Requirement: Without including any image, repeat every record exactly.

Data:
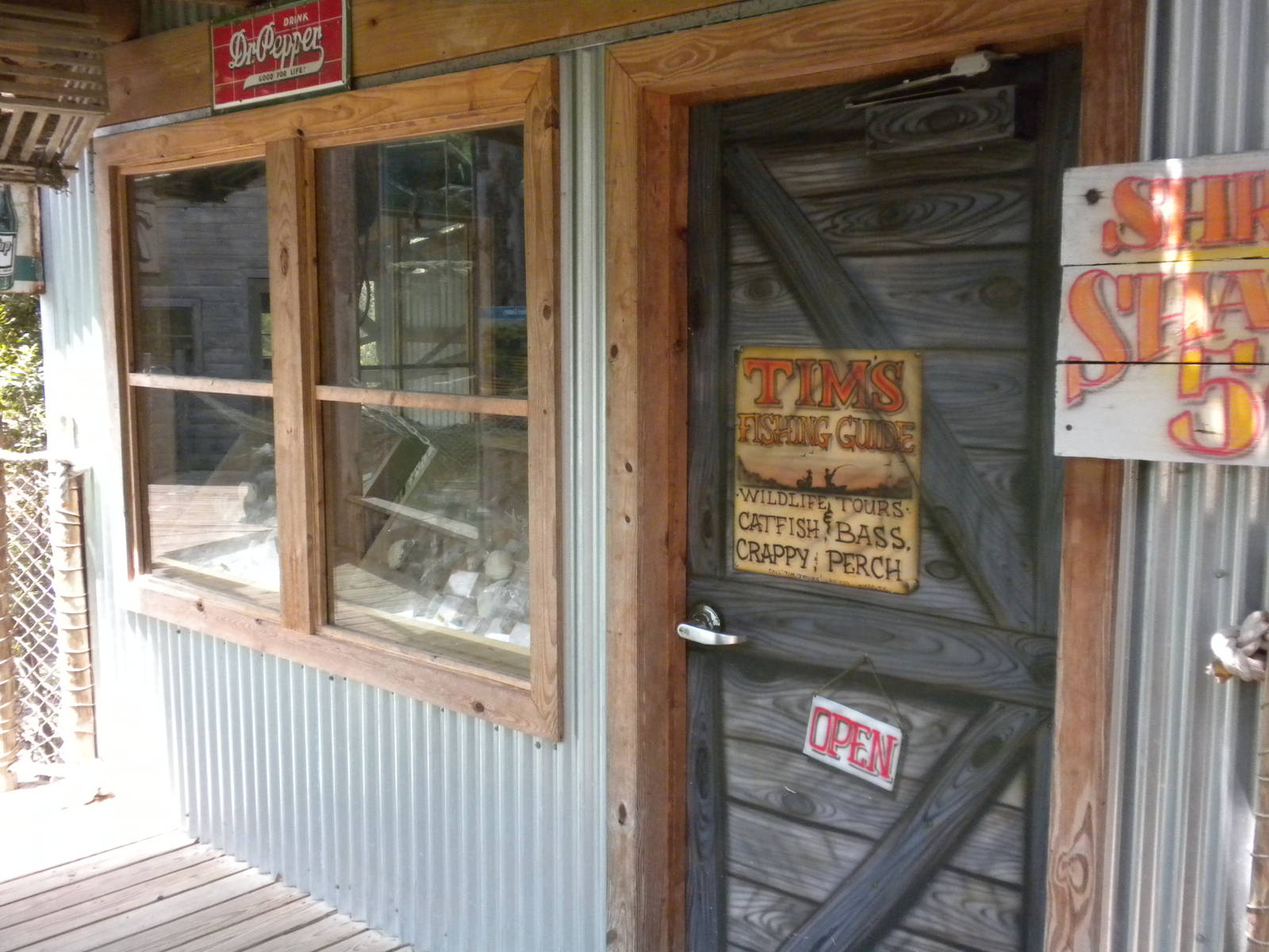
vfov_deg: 38.7
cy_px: 476
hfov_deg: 50.1
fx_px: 1356
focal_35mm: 37
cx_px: 634
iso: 400
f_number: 3.5
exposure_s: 1/316
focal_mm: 6.6
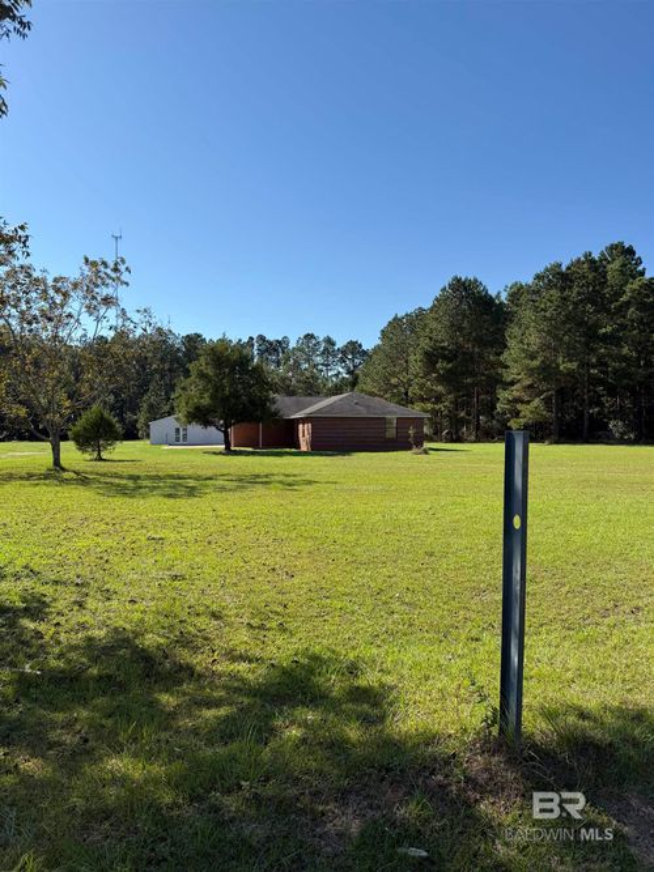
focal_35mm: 24
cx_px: 327
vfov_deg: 71.6
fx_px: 605
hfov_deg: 56.8
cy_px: 436
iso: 100
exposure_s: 1/3425
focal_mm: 6.76
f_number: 1.78
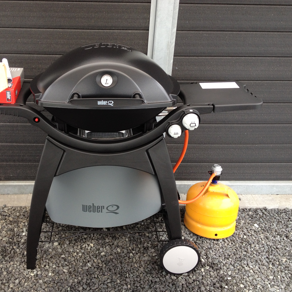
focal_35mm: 42
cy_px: 148
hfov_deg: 39.8
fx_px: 401
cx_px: 113
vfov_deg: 40.0
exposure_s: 1/120
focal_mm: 4.28
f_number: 2.4
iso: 100
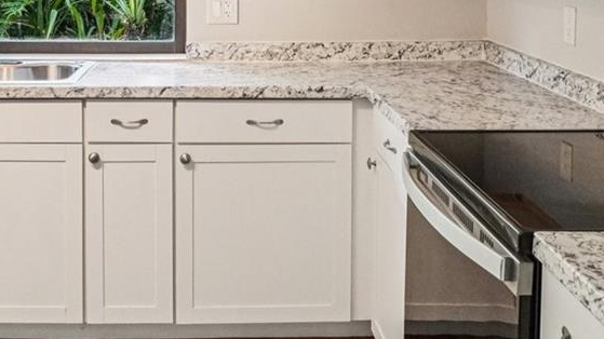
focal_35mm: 45
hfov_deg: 45.2
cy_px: -57
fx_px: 720
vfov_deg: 24.3
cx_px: 238
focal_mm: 10
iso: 1000
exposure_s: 1/30
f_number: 8
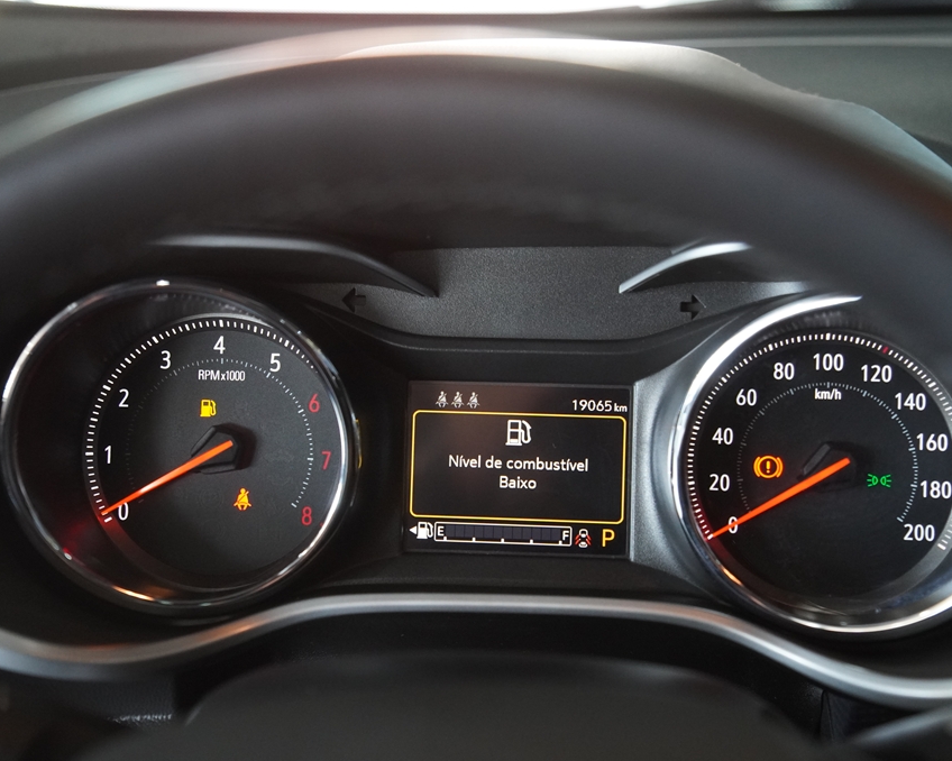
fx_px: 1915
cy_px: 380
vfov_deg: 22.5
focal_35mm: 68
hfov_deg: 27.9
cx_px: 473
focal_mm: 40
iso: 2000
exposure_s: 1/160
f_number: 2.8
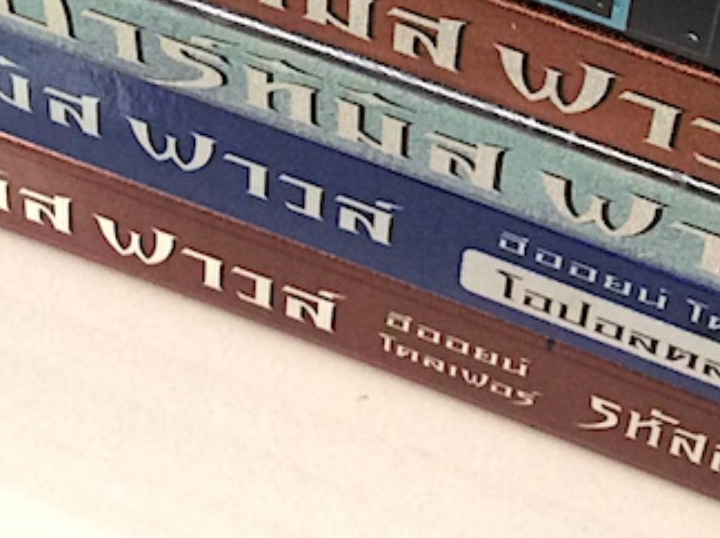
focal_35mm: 112
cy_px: -221
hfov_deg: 17.5
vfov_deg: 12.6
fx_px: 2326
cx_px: 553
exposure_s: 1/25
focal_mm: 3.3
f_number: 2.4
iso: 80
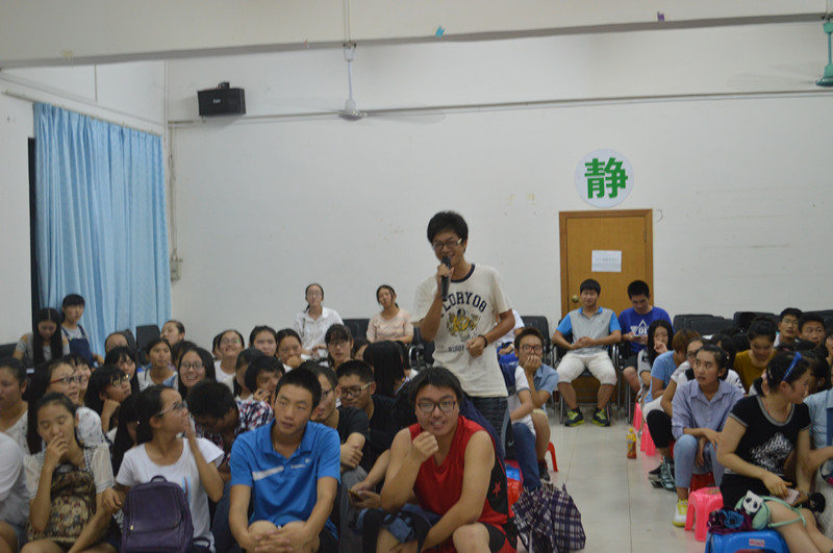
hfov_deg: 41.2
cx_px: 416
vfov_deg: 28.0
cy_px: 276
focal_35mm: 48
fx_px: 1109
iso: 500
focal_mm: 32
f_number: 4.8
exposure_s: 1/15
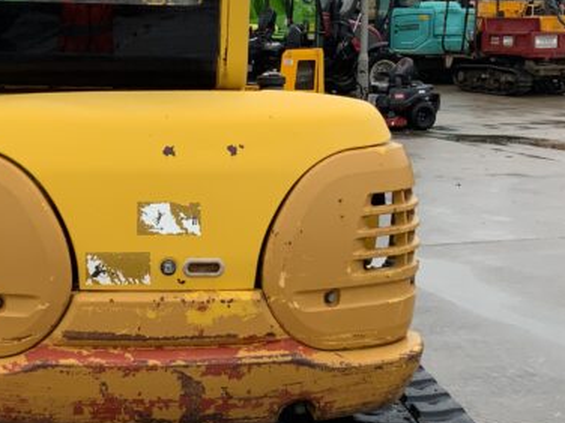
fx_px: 1289
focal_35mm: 79
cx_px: 245
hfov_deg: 24.7
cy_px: 156
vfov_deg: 18.6
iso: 16
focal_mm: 3
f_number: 1.8
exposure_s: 1/316
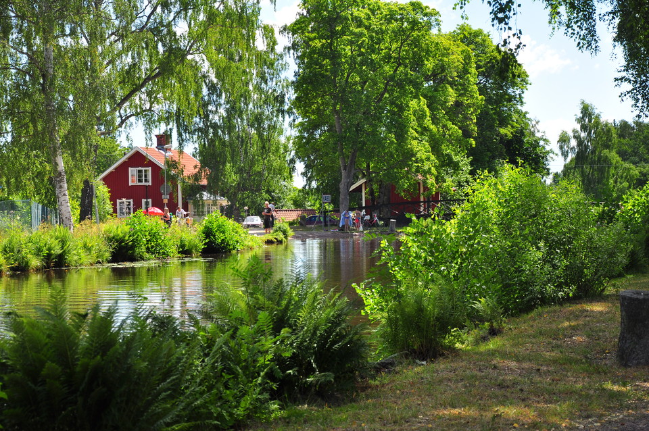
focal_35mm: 93
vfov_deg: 14.7
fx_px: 1675
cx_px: 324
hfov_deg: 21.9
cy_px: 216
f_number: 5.6
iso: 200
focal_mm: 62
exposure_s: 1/500
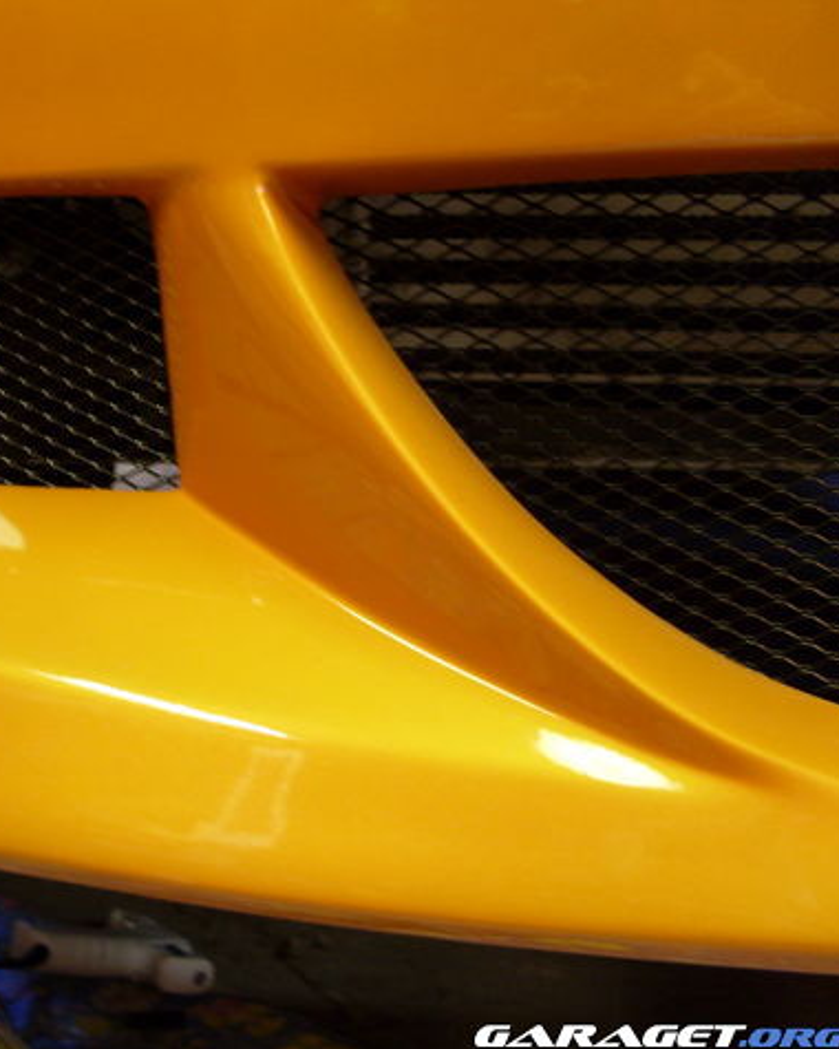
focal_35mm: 50
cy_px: 528
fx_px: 1552
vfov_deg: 37.3
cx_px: 146
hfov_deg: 29.4
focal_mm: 6.3
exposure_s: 1/8
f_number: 2.8
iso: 80
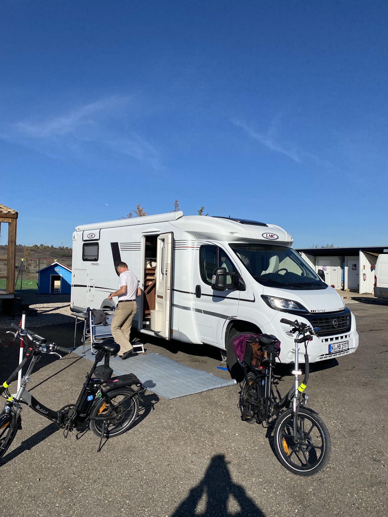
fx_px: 389
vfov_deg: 67.3
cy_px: 258
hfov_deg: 53.1
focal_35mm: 26
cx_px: 194
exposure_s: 1/5025
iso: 32
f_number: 1.8
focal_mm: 4.25
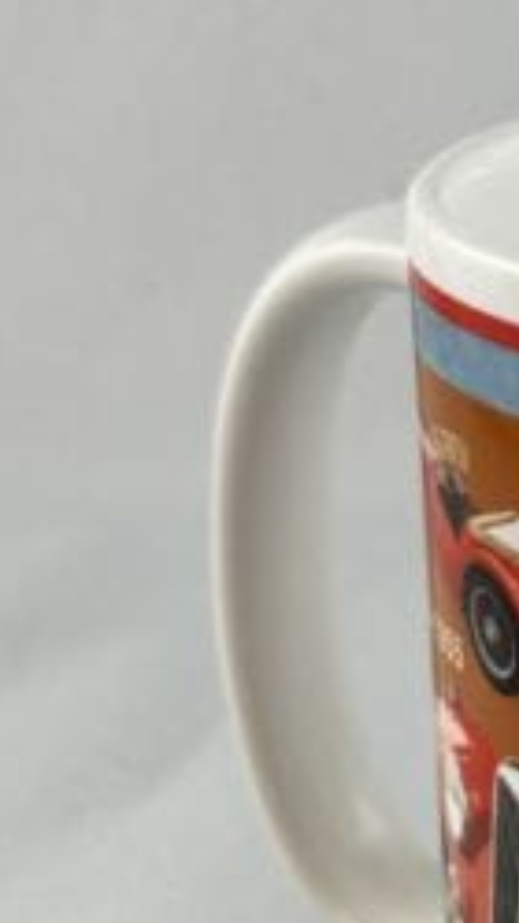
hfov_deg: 8.4
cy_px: 688
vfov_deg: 15.3
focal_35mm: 140
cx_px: 856
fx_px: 3426
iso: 50
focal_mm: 6.86
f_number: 1.78
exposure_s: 1/100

Expected answer:
vfov_deg: 38.7
cy_px: 476
hfov_deg: 50.1
fx_px: 1356
focal_35mm: 37
cx_px: 634
iso: 400
f_number: 3.5
exposure_s: 1/316
focal_mm: 6.6
focal_35mm: 24
cx_px: 327
vfov_deg: 71.6
fx_px: 605
hfov_deg: 56.8
cy_px: 436
iso: 100
exposure_s: 1/3425
focal_mm: 6.76
f_number: 1.78
focal_35mm: 42
cy_px: 148
hfov_deg: 39.8
fx_px: 401
cx_px: 113
vfov_deg: 40.0
exposure_s: 1/120
focal_mm: 4.28
f_number: 2.4
iso: 100
focal_35mm: 45
hfov_deg: 45.2
cy_px: -57
fx_px: 720
vfov_deg: 24.3
cx_px: 238
focal_mm: 10
iso: 1000
exposure_s: 1/30
f_number: 8
fx_px: 1915
cy_px: 380
vfov_deg: 22.5
focal_35mm: 68
hfov_deg: 27.9
cx_px: 473
focal_mm: 40
iso: 2000
exposure_s: 1/160
f_number: 2.8
focal_35mm: 112
cy_px: -221
hfov_deg: 17.5
vfov_deg: 12.6
fx_px: 2326
cx_px: 553
exposure_s: 1/25
focal_mm: 3.3
f_number: 2.4
iso: 80
hfov_deg: 41.2
cx_px: 416
vfov_deg: 28.0
cy_px: 276
focal_35mm: 48
fx_px: 1109
iso: 500
focal_mm: 32
f_number: 4.8
exposure_s: 1/15
fx_px: 1289
focal_35mm: 79
cx_px: 245
hfov_deg: 24.7
cy_px: 156
vfov_deg: 18.6
iso: 16
focal_mm: 3
f_number: 1.8
exposure_s: 1/316
focal_35mm: 93
vfov_deg: 14.7
fx_px: 1675
cx_px: 324
hfov_deg: 21.9
cy_px: 216
f_number: 5.6
iso: 200
focal_mm: 62
exposure_s: 1/500
focal_35mm: 50
cy_px: 528
fx_px: 1552
vfov_deg: 37.3
cx_px: 146
hfov_deg: 29.4
focal_mm: 6.3
exposure_s: 1/8
f_number: 2.8
iso: 80
fx_px: 389
vfov_deg: 67.3
cy_px: 258
hfov_deg: 53.1
focal_35mm: 26
cx_px: 194
exposure_s: 1/5025
iso: 32
f_number: 1.8
focal_mm: 4.25
hfov_deg: 8.4
cy_px: 688
vfov_deg: 15.3
focal_35mm: 140
cx_px: 856
fx_px: 3426
iso: 50
focal_mm: 6.86
f_number: 1.78
exposure_s: 1/100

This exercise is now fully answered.